Particle clusters illustrate DHPR disposition. Details of large particle clusters in Amphioxus (A–D), hagfish (E–H), lamprey (I–L), and garfish (M–P). In Amphioxus, the particles are clustered, but show no special arrangement within the clusters. In hagfish, lamprey, and garfish, the particles tend to be grouped into small orthogonal arrangements of four (tetrads, within squares). The tetrads are not always complete, but they clearly form part of a larger array. Two arrangements are visible. In hagfish (E–H) and lamprey (I–L), the tetrads abut side by side; in garfish (M–P), on the other hand, the tetrads are in proximity to their corners.

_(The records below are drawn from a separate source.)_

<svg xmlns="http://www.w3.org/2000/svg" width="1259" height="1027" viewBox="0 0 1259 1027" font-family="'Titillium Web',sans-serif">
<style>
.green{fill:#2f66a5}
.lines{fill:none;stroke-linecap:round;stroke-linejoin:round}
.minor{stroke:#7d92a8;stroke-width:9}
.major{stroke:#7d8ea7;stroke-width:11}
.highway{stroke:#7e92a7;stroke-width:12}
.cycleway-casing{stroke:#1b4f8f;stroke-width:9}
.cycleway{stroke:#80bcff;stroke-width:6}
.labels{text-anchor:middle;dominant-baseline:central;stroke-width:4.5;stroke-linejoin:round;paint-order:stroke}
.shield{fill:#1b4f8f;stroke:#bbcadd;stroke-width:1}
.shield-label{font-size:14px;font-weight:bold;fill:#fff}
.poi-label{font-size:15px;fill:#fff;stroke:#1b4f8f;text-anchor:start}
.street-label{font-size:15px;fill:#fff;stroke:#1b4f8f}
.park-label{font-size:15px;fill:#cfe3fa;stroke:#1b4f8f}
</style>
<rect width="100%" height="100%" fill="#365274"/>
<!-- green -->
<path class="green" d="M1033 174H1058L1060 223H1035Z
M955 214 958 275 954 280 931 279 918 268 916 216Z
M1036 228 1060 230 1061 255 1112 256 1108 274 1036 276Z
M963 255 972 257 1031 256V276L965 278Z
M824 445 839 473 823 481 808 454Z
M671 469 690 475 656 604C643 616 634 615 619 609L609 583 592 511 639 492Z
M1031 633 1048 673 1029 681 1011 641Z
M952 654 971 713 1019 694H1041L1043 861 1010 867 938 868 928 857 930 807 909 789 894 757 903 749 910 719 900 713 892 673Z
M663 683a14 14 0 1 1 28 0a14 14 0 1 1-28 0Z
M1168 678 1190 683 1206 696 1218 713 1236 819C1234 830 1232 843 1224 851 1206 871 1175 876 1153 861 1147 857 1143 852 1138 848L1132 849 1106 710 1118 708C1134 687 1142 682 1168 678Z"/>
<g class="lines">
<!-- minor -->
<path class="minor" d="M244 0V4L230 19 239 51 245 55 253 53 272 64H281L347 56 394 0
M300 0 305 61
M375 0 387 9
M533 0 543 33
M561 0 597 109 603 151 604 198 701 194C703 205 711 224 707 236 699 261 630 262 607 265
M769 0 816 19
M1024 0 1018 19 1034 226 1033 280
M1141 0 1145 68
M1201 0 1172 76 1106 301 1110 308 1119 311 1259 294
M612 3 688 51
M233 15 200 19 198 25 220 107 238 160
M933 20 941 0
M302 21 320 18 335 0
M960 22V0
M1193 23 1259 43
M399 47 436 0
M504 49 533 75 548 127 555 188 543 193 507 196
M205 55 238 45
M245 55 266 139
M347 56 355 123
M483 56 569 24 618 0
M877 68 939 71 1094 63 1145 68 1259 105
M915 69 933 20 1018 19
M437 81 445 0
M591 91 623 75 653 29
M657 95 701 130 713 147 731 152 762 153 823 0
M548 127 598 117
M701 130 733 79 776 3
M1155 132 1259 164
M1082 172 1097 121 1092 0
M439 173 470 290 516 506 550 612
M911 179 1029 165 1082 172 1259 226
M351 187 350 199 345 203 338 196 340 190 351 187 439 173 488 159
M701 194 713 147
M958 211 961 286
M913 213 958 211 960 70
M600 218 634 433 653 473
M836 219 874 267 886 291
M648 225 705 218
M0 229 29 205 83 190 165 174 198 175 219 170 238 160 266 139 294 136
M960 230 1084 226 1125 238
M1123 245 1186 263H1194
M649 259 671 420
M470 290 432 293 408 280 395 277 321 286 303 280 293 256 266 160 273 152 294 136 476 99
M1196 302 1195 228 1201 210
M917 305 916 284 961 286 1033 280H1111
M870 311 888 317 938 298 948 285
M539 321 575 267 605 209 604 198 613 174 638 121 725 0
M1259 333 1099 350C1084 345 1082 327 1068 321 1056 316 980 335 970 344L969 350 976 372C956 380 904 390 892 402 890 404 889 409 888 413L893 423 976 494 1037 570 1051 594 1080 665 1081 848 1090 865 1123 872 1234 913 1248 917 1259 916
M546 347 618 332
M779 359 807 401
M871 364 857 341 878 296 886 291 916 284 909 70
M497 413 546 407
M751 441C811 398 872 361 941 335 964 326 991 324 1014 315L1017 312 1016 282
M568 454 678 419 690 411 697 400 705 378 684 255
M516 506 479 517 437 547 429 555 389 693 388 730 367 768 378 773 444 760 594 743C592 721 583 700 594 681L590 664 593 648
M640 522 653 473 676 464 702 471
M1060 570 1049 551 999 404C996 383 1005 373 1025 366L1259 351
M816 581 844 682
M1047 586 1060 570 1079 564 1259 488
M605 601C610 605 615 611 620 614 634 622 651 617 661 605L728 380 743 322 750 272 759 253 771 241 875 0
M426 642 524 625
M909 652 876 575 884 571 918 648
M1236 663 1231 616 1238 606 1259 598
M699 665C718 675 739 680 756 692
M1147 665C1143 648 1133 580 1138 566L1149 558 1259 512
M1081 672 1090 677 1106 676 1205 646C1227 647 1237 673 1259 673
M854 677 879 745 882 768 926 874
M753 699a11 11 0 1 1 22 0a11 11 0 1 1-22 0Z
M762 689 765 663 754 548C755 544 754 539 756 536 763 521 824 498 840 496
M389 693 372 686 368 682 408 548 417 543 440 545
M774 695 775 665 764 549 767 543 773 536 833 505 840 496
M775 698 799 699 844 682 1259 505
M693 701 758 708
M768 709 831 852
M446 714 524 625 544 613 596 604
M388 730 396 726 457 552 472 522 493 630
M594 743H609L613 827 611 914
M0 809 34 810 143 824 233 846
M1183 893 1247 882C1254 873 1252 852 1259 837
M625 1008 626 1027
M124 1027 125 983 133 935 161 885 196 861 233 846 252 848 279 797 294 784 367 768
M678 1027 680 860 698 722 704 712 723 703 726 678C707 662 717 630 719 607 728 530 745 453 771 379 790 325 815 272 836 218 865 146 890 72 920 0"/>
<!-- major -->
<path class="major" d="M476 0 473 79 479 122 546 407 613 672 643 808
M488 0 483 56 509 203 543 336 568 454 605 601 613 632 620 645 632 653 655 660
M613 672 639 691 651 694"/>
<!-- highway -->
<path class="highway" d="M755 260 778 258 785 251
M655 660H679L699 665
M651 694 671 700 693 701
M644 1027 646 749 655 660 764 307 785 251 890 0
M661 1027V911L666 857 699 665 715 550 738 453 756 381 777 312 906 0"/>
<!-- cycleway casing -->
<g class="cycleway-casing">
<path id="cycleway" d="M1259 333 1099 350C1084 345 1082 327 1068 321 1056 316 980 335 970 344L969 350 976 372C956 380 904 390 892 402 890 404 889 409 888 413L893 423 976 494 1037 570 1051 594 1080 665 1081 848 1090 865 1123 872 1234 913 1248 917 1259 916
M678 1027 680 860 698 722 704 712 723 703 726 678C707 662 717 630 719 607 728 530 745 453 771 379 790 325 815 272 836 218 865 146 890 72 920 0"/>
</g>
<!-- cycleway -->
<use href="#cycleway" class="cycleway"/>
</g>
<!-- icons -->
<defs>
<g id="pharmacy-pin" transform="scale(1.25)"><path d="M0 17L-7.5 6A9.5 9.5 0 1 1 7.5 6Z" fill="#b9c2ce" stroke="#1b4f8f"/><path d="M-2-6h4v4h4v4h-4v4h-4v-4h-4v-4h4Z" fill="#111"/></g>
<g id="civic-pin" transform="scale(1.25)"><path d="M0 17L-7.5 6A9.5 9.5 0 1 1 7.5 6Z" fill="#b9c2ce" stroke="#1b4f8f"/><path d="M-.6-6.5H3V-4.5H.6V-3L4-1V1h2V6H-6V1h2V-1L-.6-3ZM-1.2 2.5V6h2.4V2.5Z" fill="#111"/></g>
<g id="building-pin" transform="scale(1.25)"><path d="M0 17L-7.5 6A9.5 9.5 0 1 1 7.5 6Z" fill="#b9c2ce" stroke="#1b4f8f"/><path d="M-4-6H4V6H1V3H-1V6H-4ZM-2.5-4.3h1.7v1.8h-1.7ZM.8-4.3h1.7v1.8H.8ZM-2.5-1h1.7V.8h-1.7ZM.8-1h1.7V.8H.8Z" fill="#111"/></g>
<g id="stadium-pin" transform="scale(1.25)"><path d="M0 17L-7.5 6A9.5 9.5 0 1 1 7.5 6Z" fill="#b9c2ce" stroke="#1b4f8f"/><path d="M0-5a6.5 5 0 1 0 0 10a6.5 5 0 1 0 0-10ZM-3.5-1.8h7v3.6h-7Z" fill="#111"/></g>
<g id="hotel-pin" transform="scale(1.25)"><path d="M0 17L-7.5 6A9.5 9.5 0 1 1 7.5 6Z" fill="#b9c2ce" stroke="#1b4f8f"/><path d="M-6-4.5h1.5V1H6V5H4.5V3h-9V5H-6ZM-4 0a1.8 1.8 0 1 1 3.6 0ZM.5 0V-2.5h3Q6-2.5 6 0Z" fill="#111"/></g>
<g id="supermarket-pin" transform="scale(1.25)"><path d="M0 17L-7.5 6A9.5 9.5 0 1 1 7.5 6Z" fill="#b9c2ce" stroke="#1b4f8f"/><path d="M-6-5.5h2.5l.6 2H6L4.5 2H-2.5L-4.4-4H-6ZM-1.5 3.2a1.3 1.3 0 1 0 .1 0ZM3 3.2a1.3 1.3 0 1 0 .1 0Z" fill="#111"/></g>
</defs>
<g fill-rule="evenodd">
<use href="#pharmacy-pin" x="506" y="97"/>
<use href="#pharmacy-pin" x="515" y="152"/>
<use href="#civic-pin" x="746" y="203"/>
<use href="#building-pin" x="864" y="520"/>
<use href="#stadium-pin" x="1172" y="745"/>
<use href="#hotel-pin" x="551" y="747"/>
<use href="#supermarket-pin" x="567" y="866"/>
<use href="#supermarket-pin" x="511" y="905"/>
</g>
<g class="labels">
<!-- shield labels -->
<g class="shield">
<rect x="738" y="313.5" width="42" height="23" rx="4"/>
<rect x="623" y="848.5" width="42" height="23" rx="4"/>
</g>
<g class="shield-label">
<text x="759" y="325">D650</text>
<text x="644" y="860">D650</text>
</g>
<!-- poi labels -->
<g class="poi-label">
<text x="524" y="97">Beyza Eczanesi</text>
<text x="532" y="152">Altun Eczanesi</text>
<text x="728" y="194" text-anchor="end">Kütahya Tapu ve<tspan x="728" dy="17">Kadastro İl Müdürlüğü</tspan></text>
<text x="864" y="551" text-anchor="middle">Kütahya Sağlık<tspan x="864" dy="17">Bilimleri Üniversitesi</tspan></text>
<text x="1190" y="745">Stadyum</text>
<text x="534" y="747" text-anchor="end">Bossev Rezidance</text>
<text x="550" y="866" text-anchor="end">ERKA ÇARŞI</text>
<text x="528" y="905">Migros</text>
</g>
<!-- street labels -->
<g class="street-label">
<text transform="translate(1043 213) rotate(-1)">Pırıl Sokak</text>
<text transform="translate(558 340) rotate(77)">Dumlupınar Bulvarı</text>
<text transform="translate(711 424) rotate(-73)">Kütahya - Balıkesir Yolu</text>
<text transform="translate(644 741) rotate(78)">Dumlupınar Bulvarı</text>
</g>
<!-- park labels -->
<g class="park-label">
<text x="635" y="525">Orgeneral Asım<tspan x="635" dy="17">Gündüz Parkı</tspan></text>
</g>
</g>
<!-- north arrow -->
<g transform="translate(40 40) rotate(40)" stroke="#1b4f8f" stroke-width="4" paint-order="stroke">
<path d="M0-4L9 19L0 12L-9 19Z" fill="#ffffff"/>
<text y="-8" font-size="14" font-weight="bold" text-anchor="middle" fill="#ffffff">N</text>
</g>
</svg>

The latter arrangement is typical of most vertebrates.

Figure 7.

The arrangements of DHPR tetrads described in the text are superimposed on a possible arrangement of RyRs that may account for the tetrad disposition. Each pink circle indicates one DHPR molecule, and RyRs are green or gray tetrameric molecules. Center–center distances (arrows) between tetrad particles are drawn in the appropriate scale relative to RyR size, but the size of the particle is arbitrary. The RyR array in B has been directly observed; the others are modeled on the basis of the tetrad arrays.